MONTREAL - Pauline Marois has been given the support of 93.1 per cent of Parti Quebecois members in a confidence vote on her leadership.
The resounding backing at a PQ policy convention in Montreal today surpasses the 80 per cent Marois said she was hoping to get.
Marois has avoided the kind of disappointing result that prompted Bernard Landry to step down as PQ leader in 2005 when he got just 76.2 per cent support.
She will now be able to concentrate on hammering away at the governing Liberals who were last elected in December 2008.
Premier Jean Charest, whose party has a slight majority in the national assembly, can wait until December 2013 before calling the next provincewide vote.
Marois talks sovereignty
Earlier Saturday, PQ members endorsed Marois's strategy of not getting boxed into any specific timetable for holding a sovereignty referendum.
The issue was high on the agenda, however.
"Sovereignty is the only possible destiny for Quebec," PQ leader Pauline Marois told her delegates Friday evening.

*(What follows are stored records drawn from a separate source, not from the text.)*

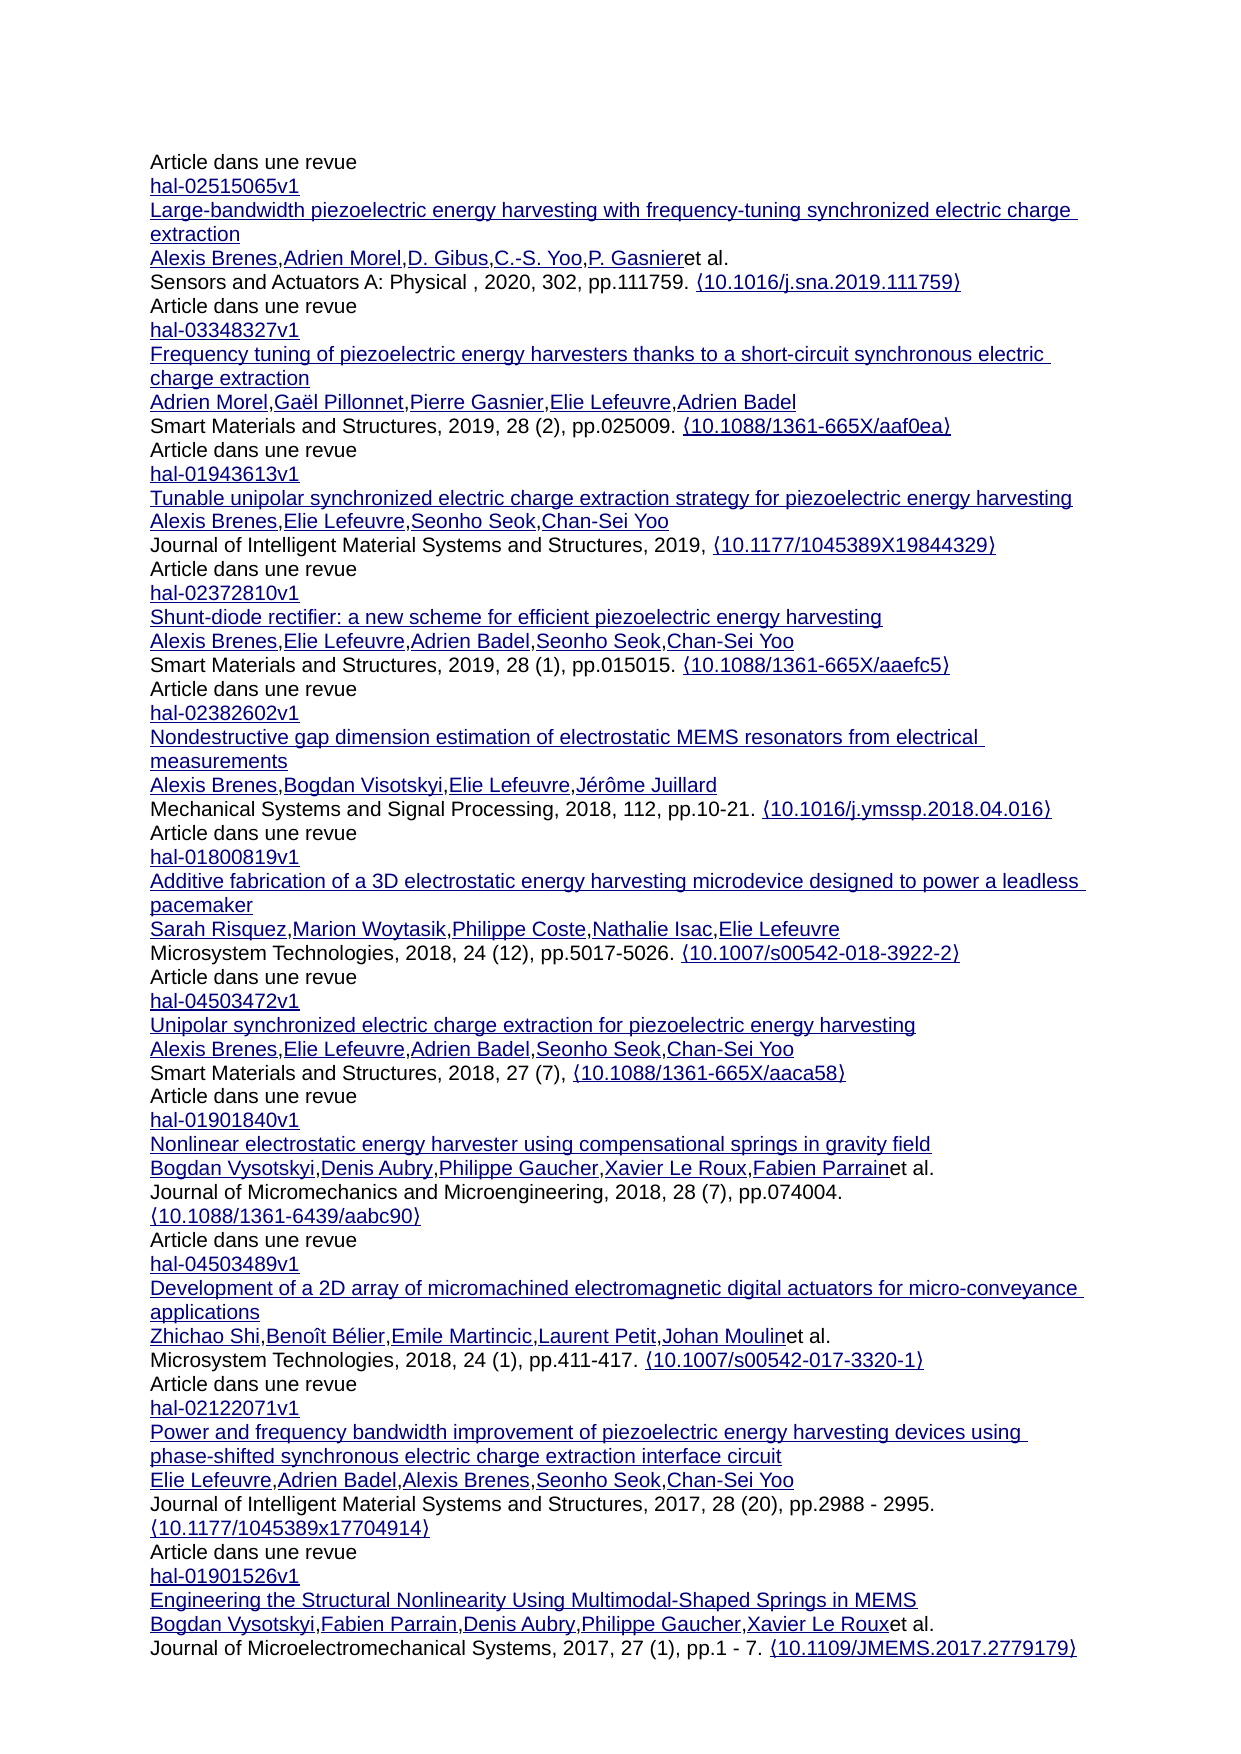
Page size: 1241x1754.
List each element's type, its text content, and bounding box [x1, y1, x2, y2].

table_cell Shunt-diode rectifier: a new scheme for efficient piezoelectric energy harvesting Alexis Brenes,Elie Lefeuvre,Adrien Badel,Seonho Seok,Chan-Sei Yoo Smart Materials and Structures, 2019, 28 (1), pp.015015. ⟨10.1088/1361-665X/aaefc5⟩ Article dans une revue hal-02382602v1 [150, 605, 1090, 725]
table_cell Large-bandwidth piezoelectric energy harvesting with frequency-tuning synchronized electric charge extraction Alexis Brenes,Adrien Morel,D. Gibus,C.-S. Yoo,P. Gasnieret al. Sensors and Actuators A: Physical , 2020, 302, pp.111759. ⟨10.1016/j.sna.2019.111759⟩ Article dans une revue hal-03348327v1 [150, 198, 1090, 342]
table_cell Article dans une revue hal-02515065v1 [150, 150, 1090, 198]
table_cell Engineering the Structural Nonlinearity Using Multimodal-Shaped Springs in MEMS Bogdan Vysotskyi,Fabien Parrain,Denis Aubry,Philippe Gaucher,Xavier Le Rouxet al. Journal of Microelectromechanical Systems, 2017, 27 (1), pp.1 - 7. ⟨10.1109/JMEMS.2017.2779179⟩ [150, 1588, 1090, 1659]
table_cell Additive fabrication of a 3D electrostatic energy harvesting microdevice designed to power a leadless pacemaker Sarah Risquez,Marion Woytasik,Philippe Coste,Nathalie Isac,Elie Lefeuvre Microsystem Technologies, 2018, 24 (12), pp.5017-5026. ⟨10.1007/s00542-018-3922-2⟩ Article dans une revue hal-04503472v1 [150, 869, 1090, 1012]
table_cell Nonlinear electrostatic energy harvester using compensational springs in gravity field Bogdan Vysotskyi,Denis Aubry,Philippe Gaucher,Xavier Le Roux,Fabien Parrainet al. Journal of Micromechanics and Microengineering, 2018, 28 (7), pp.074004. ⟨10.1088/1361-6439/aabc90⟩ Article dans une revue hal-04503489v1 [150, 1132, 1090, 1276]
table_cell Unipolar synchronized electric charge extraction for piezoelectric energy harvesting Alexis Brenes,Elie Lefeuvre,Adrien Badel,Seonho Seok,Chan-Sei Yoo Smart Materials and Structures, 2018, 27 (7), ⟨10.1088/1361-665X/aaca58⟩ Article dans une revue hal-01901840v1 [150, 1013, 1090, 1132]
table_cell Frequency tuning of piezoelectric energy harvesters thanks to a short-circuit synchronous electric charge extraction Adrien Morel,Gaël Pillonnet,Pierre Gasnier,Elie Lefeuvre,Adrien Badel Smart Materials and Structures, 2019, 28 (2), pp.025009. ⟨10.1088/1361-665X/aaf0ea⟩ Article dans une revue hal-01943613v1 [150, 342, 1090, 485]
table_cell Nondestructive gap dimension estimation of electrostatic MEMS resonators from electrical measurements Alexis Brenes,Bogdan Visotskyi,Elie Lefeuvre,Jérôme Juillard Mechanical Systems and Signal Processing, 2018, 112, pp.10-21. ⟨10.1016/j.ymssp.2018.04.016⟩ Article dans une revue hal-01800819v1 [150, 725, 1090, 869]
table_cell Power and frequency bandwidth improvement of piezoelectric energy harvesting devices using phase-shifted synchronous electric charge extraction interface circuit Elie Lefeuvre,Adrien Badel,Alexis Brenes,Seonho Seok,Chan-Sei Yoo Journal of Intelligent Material Systems and Structures, 2017, 28 (20), pp.2988 - 2995. ⟨10.1177/1045389x17704914⟩ Article dans une revue hal-01901526v1 [150, 1420, 1090, 1587]
table_cell Tunable unipolar synchronized electric charge extraction strategy for piezoelectric energy harvesting Alexis Brenes,Elie Lefeuvre,Seonho Seok,Chan-Sei Yoo Journal of Intelligent Material Systems and Structures, 2019, ⟨10.1177/1045389X19844329⟩ Article dans une revue hal-02372810v1 [150, 485, 1090, 605]
table_cell Development of a 2D array of micromachined electromagnetic digital actuators for micro-conveyance applications Zhichao Shi,Benoît Bélier,Emile Martincic,Laurent Petit,Johan Moulinet al. Microsystem Technologies, 2018, 24 (1), pp.411-417. ⟨10.1007/s00542-017-3320-1⟩ Article dans une revue hal-02122071v1 [150, 1276, 1090, 1420]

Marois galvanized her troops with a speech heavily focused on the Parti Quebecois raison d'être, Quebec independence.
During her speech, Marois referred on at least three occasions in the party's founder, Rene Levesque, describing him as the leader who had led the way and that the PQ must now complete the work.
Marois, who faces a confidence vote from the PQ this weekend, told PQ delegates she is person to transform the sovereignist dream into reality.
Some 1,700 delegates from across Quebec voted to support or challenge Marois's leadership.
Delegates discuss PQ issues
Party members are also discussing issues including Quebec's language law and colleges.
Delegates passed a resolution on Saturday that would make French the mandatory language of instruction for some junior college students.
They also approved a plan for a PQ government to study and publish reports on the impact of sovereignty, as was done in advance of the 1995 referendum.